Putting health in private hands

Greeks spent a grand total of more than 4 billion euros on private healthcare last year, not including hospital treatment, confirming that this form of medical care is taking up an increasingly large chunk of the average family budget. Research carried out by Athens University’s Center for Health Services Management and Evaluation (CHESME) found that Greek families spend just under two-thirds of their healthcare budget on private medical services. Four in 10 respondents said that they had visited a private doctor last year but only 16 percent of those asked were admitted to a private hospital during the same period. CHESME said that the majority of those who sought treatment at a private hospital either had private health insurance or were members of a family whose main breadwinner was well educated or had a high level of income. The same study found that very few Greeks who use private medical facilities attempt to reclaim some of the money they have spent from their social security funds.
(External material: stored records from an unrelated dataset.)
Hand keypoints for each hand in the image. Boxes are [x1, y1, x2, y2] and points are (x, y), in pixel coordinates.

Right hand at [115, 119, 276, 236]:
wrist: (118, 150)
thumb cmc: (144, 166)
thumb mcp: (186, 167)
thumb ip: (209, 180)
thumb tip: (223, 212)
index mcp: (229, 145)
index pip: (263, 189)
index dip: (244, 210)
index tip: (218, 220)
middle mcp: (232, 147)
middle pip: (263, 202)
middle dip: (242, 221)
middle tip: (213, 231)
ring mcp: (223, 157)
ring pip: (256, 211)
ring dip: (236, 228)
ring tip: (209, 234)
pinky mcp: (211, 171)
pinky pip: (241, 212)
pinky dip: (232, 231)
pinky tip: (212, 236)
Of some 7 billion euros spent on healthcare in Greece last year, social security funds returned only 450 million euros to patients. CHESME found that people from rural areas or with a low level of education were less likely to try to reclaim money from their insurance fund. Many Greeks who use private healthcare are not aware of their rights with regard to reclaiming some of the money they spend or choose to forgo any attempt because it is perceived as too bureaucratic. Private healthcare in Greece has been growing steadily over the last three decades but there has been a sharper increase over the last few years. CHESME’s survey suggested that most Greeks who use private doctors do so because they believe the state health system does not provide the same quality of care as the private sector. State doctors are also seen as overworked and state hospitals overcrowded and unable to meet patients’ needs.